As a proud dad to two young children, I love my kids.
Most of the time.
But there’s a specific set of circumstances that proves especially challenging for my wife and I: going out to eat with friends–who don’t have kids.
Whenever we’d head out to a restaurant, it was almost impossible to have a conversation. Basically because after a few minutes, we were always faced with the same complaint: “I’m bored.”
So, like many other parents I know, we’d resort to what we knew would keep them occupied and give us the best opportunity at salvaging the evening: We handed over the iPhone.
I always felt a little guilty doing it, like I was cheating. I’d even defend my actions to my friends, saying something like: “It’s the only way we’ll get to talk.”
Of course, it only started with these dinner outings. Once my children realized that there was the potential for instant entertainment, they started asking for the phone (or tablet) more and more.
At the doctor’s office:
“I’m bored. Can I watch a cartoon?”
Long car trips:
“I’m bored. Can I play a video game?”
Waiting in line, anywhere:
“I’m bored. Can you give me something to do?”
Many times I gave in…but deep down, I knew it couldn’t be good.
Then, about a month ago, I read this great New York Times article by Pamela Paul: Let Children Get Bored Again.
“Boredom is something to experience rather than hastily swipe away,” Paul argued. “Boredom is useful. It’s good for you.”
“Of course, it’s not really the boredom itself that’s important; it’s what we do with it,” she continued. “When you reach your breaking point, boredom teaches you to respond constructively, to make something happen for yourself. But unless we are faced with a steady diet of stultifying boredom, we never learn how.”

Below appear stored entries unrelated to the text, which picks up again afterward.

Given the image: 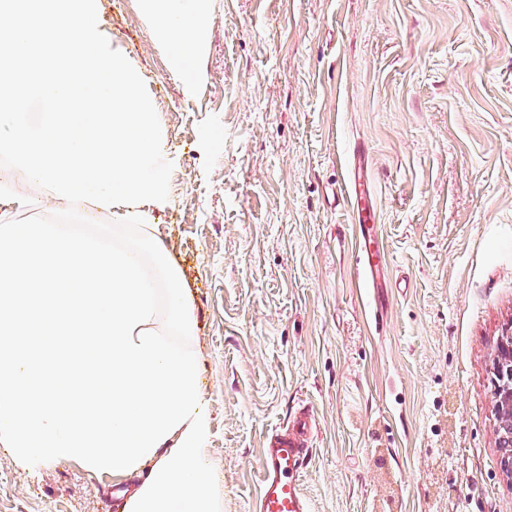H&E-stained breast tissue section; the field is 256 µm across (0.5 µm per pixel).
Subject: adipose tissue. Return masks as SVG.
Listing matches in <instances>:
<instances>
[{"label":"adipose tissue","instance_id":"adipose-tissue-1","mask_svg":"<svg viewBox=\"0 0 512 512\" xmlns=\"http://www.w3.org/2000/svg\"><path fill=\"white\" fill-rule=\"evenodd\" d=\"M144 17L187 92L202 79L200 61L209 29L208 0H140Z\"/></svg>","mask_w":512,"mask_h":512}]
</instances>
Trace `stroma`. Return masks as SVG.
<instances>
[{"mask_svg": "<svg viewBox=\"0 0 512 512\" xmlns=\"http://www.w3.org/2000/svg\"><path fill=\"white\" fill-rule=\"evenodd\" d=\"M167 134L153 212L195 307L207 457L254 512L261 448L313 408L312 512H512L495 354L512 336V0H210L186 94L139 0H100ZM361 150L393 280L357 277ZM133 486L0 447V512H121Z\"/></svg>", "mask_w": 512, "mask_h": 512, "instance_id": "obj_1", "label": "stroma"}]
</instances>
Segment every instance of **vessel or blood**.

Turns out, there’s lots of research to back up Paul’s argument.
For example, this Quartz article cites a 2014 study in the Journal of Experimental Social Psychology that found bored people “are more likely to engage in sensation seeking–that is, to look for activities or sights that engage their minds and stimulate the brain’s reward centers.” Such people were “more prone to ‘divergent thinking styles’–the ability to come up with creative new ideas.”
I also thought back to my own childhood days. There were no smartphones, no tablets. Heck, the Game Boy hadn’t been invented when I was my son’s age.
“If you complained about being bored back then, you were really asking for it,” writes Paul. “‘Go outside,’ you might get, or worse, ‘Clean your room.'”
“Was this fun? No. Was it helpful? Yes.”
Yes, yes! This is what I needed to hear! It was time to let my kids get bored again.
The next time we went out to eat, it didn’t take five minutes.
“I’m bored. Can I play a video game?”
“No,” I responded.
“Then what should I do?”
“I don’t know. Figure it out.”
Then, something interesting started to happen.
My son, who’s learning to read, started looking around. He began sounding out words, wherever he could find: posted signs, the menu.
This was amazing. Despite my wife and my efforts to make reading fun, my son hates reading homework. This kind of practice is invaluable. On the weekend, no less.
Wow, I mumbled to myself. It works.
Of course, that only lasted a few minutes.
“Now I really don’t know what to do,” my son told me.
“Maybe you can try talking to our friends,” I suggested. “What can you learn about them?”
What followed was a great conversation between my children and our adult friends. They learned about each other, about their likes and dislikes, their upbringings, what they shared in common.
There were lots of laughs in between.
Best of all, my children were no longer the distraction, or the obstacle standing in the way of a great evening with friends. They were part of that evening, playing a role just as large as the rest of us.
It may have started with boredom, but it ended with resourcefulness.
With creativity.
With learning.
And I guess my kids got something out of it, too.